On Monday, Vice President Mike Pence traveled to Colombia to meet with the country’s leader Ivan Duque as well as opposition leader Juan Guaidó, who the U.S. and the majority of other western nations recognize as Venezuela’s legitimate president.
At the meeting, Pence reiterated the administration’s position “all options are on the table” to remove Maduro from power, and called on other regional allies to step up their isolation of the socialist regime.
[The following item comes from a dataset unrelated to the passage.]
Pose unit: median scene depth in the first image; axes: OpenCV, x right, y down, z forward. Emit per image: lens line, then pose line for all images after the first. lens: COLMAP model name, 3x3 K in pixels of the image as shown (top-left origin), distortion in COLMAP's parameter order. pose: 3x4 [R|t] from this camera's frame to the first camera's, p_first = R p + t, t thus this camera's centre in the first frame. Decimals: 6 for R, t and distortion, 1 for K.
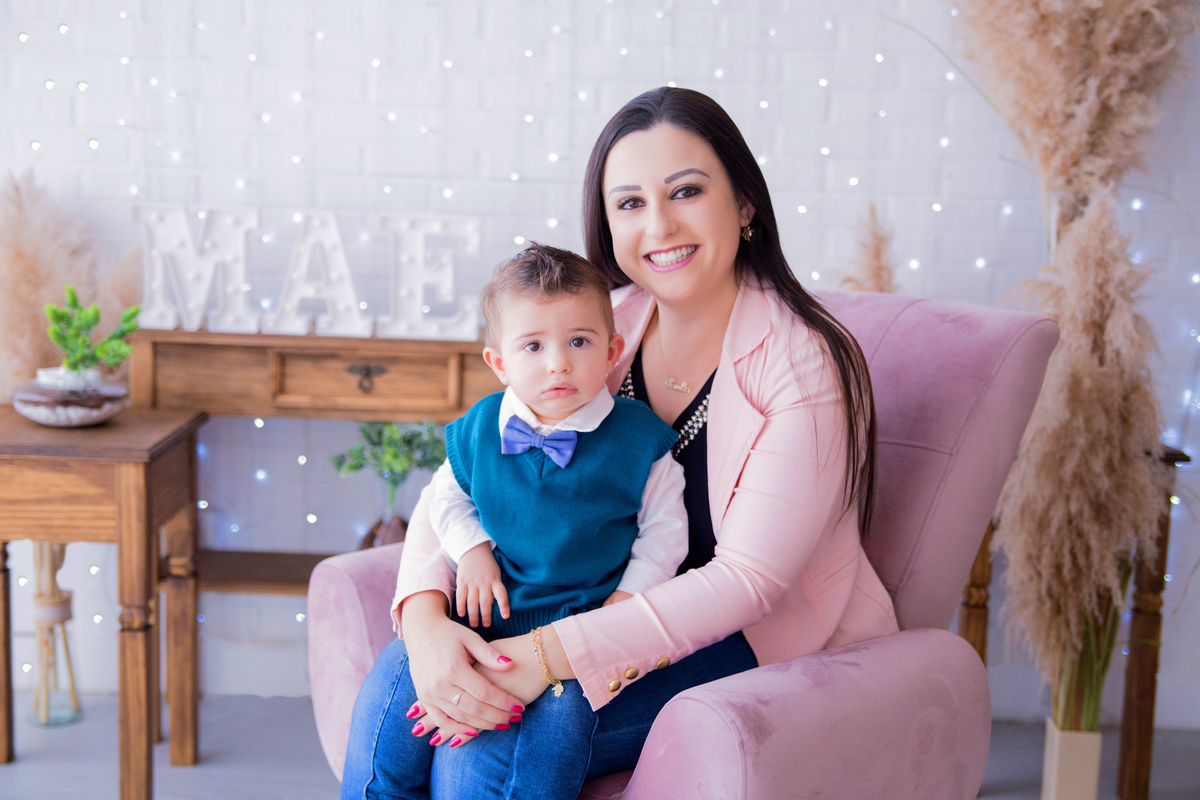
lens RADIAL K [[1479.2, 0, 596.0], [0, 1479.2, 402.1], [0, 0, 1]] dist [0.034448, 0.076113]
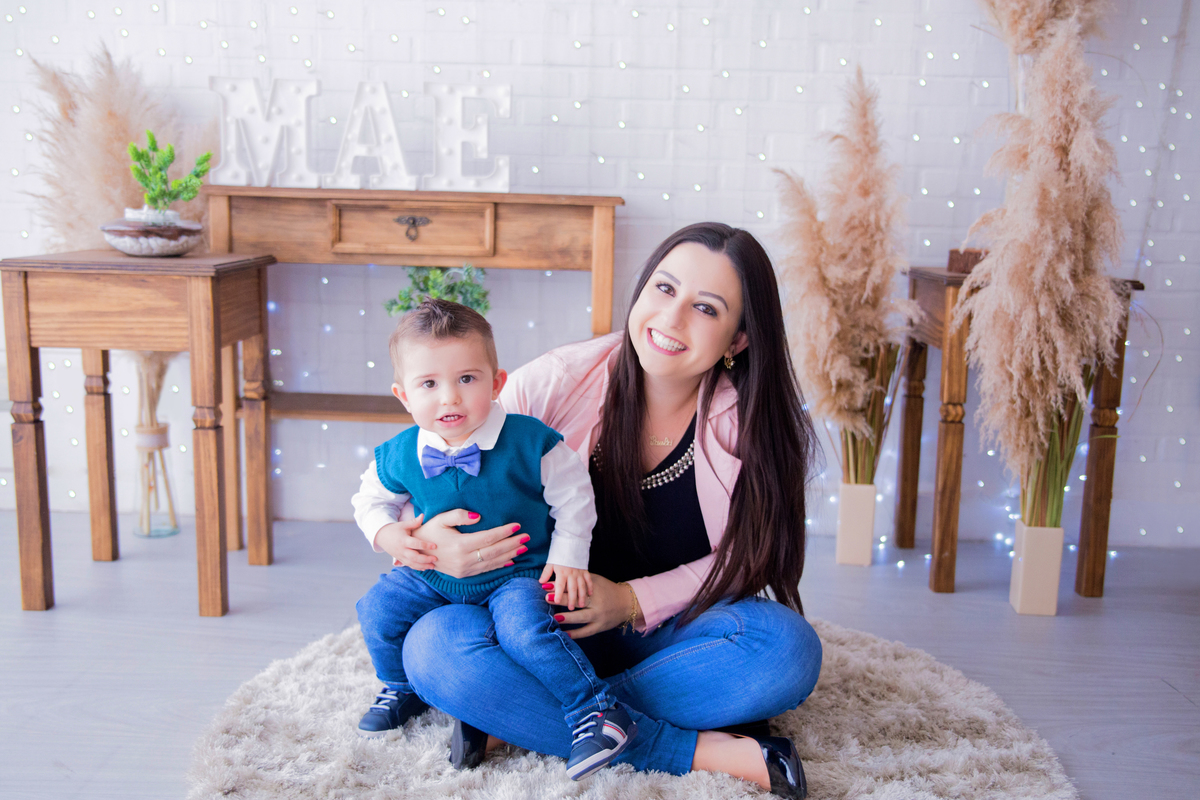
lens RADIAL K [[1190.6, 0, 593.3], [0, 1190.6, 404.6], [0, 0, 1]] dist [-0.022190, 0.008147]
pose [[0.999308, -0.005283, -0.036830, 0.017136], [0.005920, 0.999835, 0.017196, 0.107617], [0.036733, -0.017402, 0.999174, 0.090714]]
To President @jguaido of Venezuela, it is a great privilege to share this moment. I bring you and President of Colombia @IvanDuque a very simple message from @POTUS Trump & the United States of America: We are with you 100%. pic.twitter.com/iEaTyDvB7i
— Vice President Mike Pence (@VP) February 25, 2019
Meanwhile, the Treasury Department announced fresh sanctions against senior Maduro allies who were involved in blocking the entry of humanitarian aid as well as other high-ranking military personnel. Last month, Washington imposed major sanctions against the socialist regime by blocking the purchase of Venezuelan oil by American companies and freezing all the assets of the state-owned company Petroleum of Venezuela (PDSVA) in the United States.
Such measures have already been backed by Germany, whose Foreign Ministry spokeswoman Maria Adebahr indicated on Monday are “in favor of sanctions targeting Maduro and people immediately close to him specifically and that do not make the lives of Venezuelan citizens worse.”